Fawwad Shafi, Pakistan
President Musharraf, by wearing an anti-terror mask, is securing funds from the US and passing these on to Islamic terrorist groups thus ensuring his survival. He is providing only lip service to the anti-terror war.
Rajesh Kumar, India
Pakistan is using all its resources to counter international and domestic terrorism. Pakistan is fighting against al-Qaeda in and out of the country. When someone says Pakistan is double faced without any hard evidence it is very unfair. It is Pakistan which is suffering the most with the al-Qaeda threat. So instead of blaming we must praise and encourage Pakistan to keep hunting down these people.
First of all I would like to salute the courageous writer Mr Rashid for his braveness and reporting accuracy. Neither President Muasharraf nor any other statesman can eliminate terrorist outfits from Pakistani soil as the cause is deep rooted.
Padman Nambiar, India
I read this article and was a little sceptical. But then I read another article on the BBC website - "Stung in an Afghan hornets' nest". Its from the soldiers who are actually fighting and from what they say, it looks like at least part of what Mr Rashid has said is true. The soldiers who are fighting the militants feel that their Pakistani counterparts are not really helping, and often the militants escape by crossing over to the Pakistani side where the troops are not allowed to pursue the militants.

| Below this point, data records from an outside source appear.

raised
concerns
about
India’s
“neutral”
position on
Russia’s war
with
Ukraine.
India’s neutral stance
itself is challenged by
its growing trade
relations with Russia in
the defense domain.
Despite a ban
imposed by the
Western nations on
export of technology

Double speak and carrying out conflicting policies are not unknown in the arena of international politics - Pakistan is no exception. Once bitten and twice shy Islamabad is reluctant to do a 100% bidding for Washington because Pakistan knows that once it delivers what the US wants, Washington would abandon Pakistan. For example, not too long ago, Pakistan waged a CIA led war against the Soviets in Afghanistan; however, Islamabad was ditched and sanctioned once the Soviets left.
David Khan, USA
Ahmed Rashid, is as always, right on target. Knowing Afghanistan inside out, Ahmed's classic reporting and analysis are not only factual and impressive but uniquely illustrated as well. The Afghan, US and Pakistan triangle is a quagmire that has subtly destroyed any chance for a well-directed effort for a long-term solution of issues. Whereas Pakistan continues to support the Islamists, the US has its own parochial interests to pursue in Afghanistan.
Ahson Saeed Hasan, USA
As a Kashmiri, I know how Pakistan plays its cruel game of politics. Kashmiris have been the worst sufferers in this game played by Pakistan. No wonder, Afghans share the misery too. The only solution to this is the spread of democracy. Democratic elections should be held in Pakistan.
If what Ahmed Rashid writes is true, America will keep engaged with Afghanistan and Pakistan until its own interests are met. In that case it is better for Afghanistan and Pakistan to keep the situation worse for America. The two countries have learned how to keep the strings in their hands and America should now not be selfish and work sincerely for the development of both.